Going Overboard with WFC’s and WSGI
The other aspect to these new WFC’s that I think Phillip hit on the head, is that there’s quite a few being pushed into this layer that really don’t belong there. No one has put out a solid checklist to know when something should be in a library, a plugin API (possibly using setuptools entrypoints like the TG Template Plugin API), actual WSGI middleware, or a WFC. As a result, there are WFC’s that do very little, and in some cases have no reason to be operating at the WSGI layer.
So, I’m going to propose some guidelines, a rough draft as I’m sure there’ll be plenty of useful feedback, on when something should be considered for a WFC and when it should be a library. It’s also useful to note that libraries can operate on things from WSGI, vs WFC’s which get plugged into a framework/app as if it was WSGI middleware.
The guidelines for WFC’s should roughly follow the same guidelines you’d want for any WSGI middleware. There’s some conditions that make it more obvious than others on where some functionality belongs and of course there’s always exceptions to the rules.
Signs some code would be a good candidate for a WFC (It’s assumed that if you’re thinking of making a WFC, you will be wrapping your actual ‘application’ with it):
- A set of operations needs to always occur before and after the application is called, and requires knowledge of the incoming and outgoing headers
- Modifications are done to the HTTP headers and/or content being returned to the client (cookies, HTTP caching, content transformation)
- The application may not be called at all (authentication, authorization, conditional dispatching)
Note that the first condition doesn’t apply to functionality that merely requires something to setup. It’s overkill using WSGI just to run a function at the start of every request - even if it needs environ - there’s no reason you couldn’t just put the function call in your app, call it every request, and put the function in its own module/package (thus easy to re-use).
A lot of the Paste functions operate like this, and many of them just take the environ as their call giving you a nice
API without requiring a
WFC (which Phillip Eby advocates as well):
request = paste.wsgiwrapper.WSGIRequest(environ)
print request.cookies, request.path_info
There’s no reason a variety of
WFC’s I see
on the WSGI middleware and utils list couldn’t operate like this as well. Take
wsgiakismet for example, which parses the form submission and screens it against Akismet.
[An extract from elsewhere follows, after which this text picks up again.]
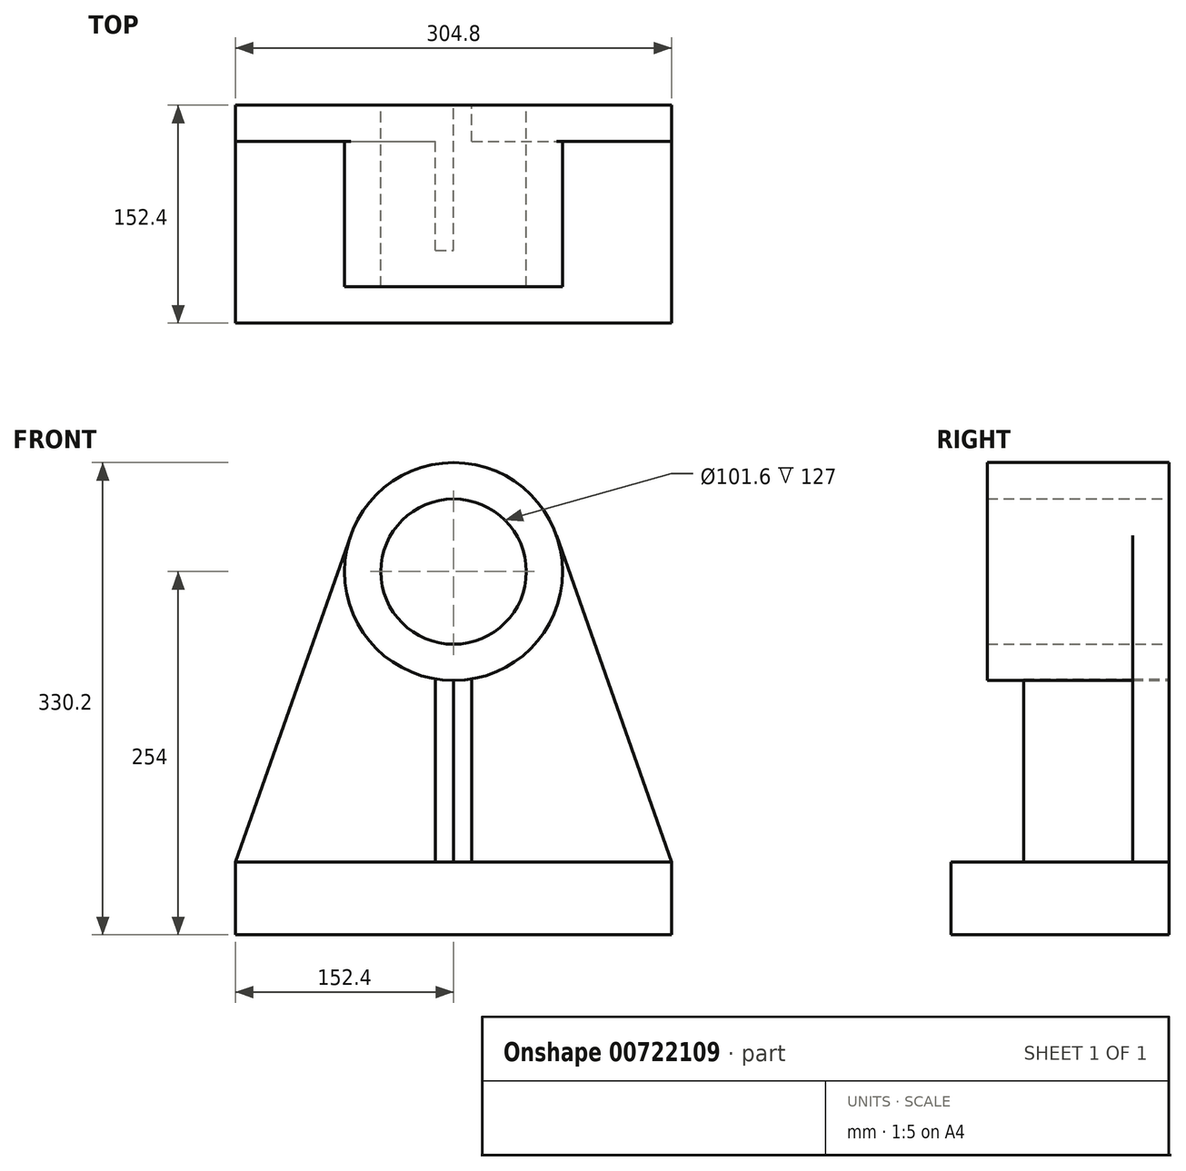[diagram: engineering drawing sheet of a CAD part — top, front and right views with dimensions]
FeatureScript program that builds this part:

The example as a
WFC actually looks more involved than I could see a library based version looking:
# theoretical library version of wsgiakismet
from akismetverify import verify_akismet
def app(environ, start_response):
# Wordpress API Key and website name are required arguments
usersub = verify_akismet(key='3489012ab121', site='http://blog.example.com/', environ)
start_response('200 OK', [('Content-type', 'text/plain')])
return ['Comment is %s' % usersub['comment'][0]]
Note that using it like this as a function that takes environ and the other 2 keys actually makes it easier to use than the original sample requiring you to import cgi and re-parse the form vars.
So some good ways to know you might be on the wrong track with a WFC:
- Only a few things are being done on setup, and stuffed into environ
- Some environ keys are manipulated
- Your code never alters or does anything with the status codes, headers, or content
- ... or none of the conditions to know when it should be a WFC exist
I’m sure there’s more criteria I’ve missed, and it’d be great to have a page possibly on wsgi.org regarding design decisions to hopefully avoid having anymore functionality pushed into the WSGI layer when there’s no good reason for it.